* 課題:
以下のエントリから、文字列「cambios」を含む行をすべて選び出して書き写すこと。

データセットのエントリ
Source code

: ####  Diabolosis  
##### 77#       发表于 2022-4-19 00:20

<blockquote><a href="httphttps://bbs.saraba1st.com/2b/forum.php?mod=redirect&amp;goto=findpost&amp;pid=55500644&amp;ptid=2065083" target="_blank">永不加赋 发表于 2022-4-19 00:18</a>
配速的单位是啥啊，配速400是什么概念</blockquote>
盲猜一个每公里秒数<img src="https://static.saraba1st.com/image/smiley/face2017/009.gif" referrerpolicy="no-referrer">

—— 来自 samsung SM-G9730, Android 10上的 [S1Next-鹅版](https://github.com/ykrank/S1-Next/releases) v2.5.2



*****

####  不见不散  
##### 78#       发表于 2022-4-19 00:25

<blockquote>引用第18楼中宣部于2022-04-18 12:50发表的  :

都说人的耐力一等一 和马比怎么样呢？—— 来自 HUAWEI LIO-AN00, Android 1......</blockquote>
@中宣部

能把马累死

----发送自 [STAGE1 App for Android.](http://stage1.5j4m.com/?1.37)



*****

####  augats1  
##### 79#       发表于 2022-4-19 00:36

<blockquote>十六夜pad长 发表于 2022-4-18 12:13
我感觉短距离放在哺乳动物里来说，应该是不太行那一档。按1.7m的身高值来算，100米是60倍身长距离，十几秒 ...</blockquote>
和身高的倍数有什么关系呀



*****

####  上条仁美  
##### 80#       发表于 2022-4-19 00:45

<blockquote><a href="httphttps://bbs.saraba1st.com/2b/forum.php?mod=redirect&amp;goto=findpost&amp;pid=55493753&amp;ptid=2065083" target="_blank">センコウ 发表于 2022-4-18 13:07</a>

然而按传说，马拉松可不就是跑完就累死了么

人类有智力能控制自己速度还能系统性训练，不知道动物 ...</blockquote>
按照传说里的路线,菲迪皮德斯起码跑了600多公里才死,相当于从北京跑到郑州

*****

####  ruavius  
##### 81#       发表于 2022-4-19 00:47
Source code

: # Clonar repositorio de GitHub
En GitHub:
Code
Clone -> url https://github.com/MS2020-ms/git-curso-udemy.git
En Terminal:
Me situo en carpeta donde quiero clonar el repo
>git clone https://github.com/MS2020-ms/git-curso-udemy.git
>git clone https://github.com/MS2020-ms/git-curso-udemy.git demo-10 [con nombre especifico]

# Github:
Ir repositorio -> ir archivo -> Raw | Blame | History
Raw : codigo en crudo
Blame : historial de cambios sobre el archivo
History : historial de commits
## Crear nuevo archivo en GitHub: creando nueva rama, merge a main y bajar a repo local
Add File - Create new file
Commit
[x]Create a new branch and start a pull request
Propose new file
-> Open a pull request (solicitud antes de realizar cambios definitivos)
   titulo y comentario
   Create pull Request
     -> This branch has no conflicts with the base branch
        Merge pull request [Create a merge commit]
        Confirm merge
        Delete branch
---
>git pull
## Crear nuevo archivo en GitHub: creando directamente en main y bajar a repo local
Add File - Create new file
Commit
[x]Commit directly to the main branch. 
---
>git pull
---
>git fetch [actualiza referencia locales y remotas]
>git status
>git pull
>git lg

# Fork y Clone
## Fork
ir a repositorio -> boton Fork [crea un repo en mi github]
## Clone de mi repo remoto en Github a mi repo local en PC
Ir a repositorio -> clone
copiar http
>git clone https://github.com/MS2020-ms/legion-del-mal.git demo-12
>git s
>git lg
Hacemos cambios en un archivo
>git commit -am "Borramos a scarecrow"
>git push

* 解答:
Blame : historial de cambios sobre el archivo
-> Open a pull request (solicitud antes de realizar cambios definitivos)
Hacemos cambios en un archivo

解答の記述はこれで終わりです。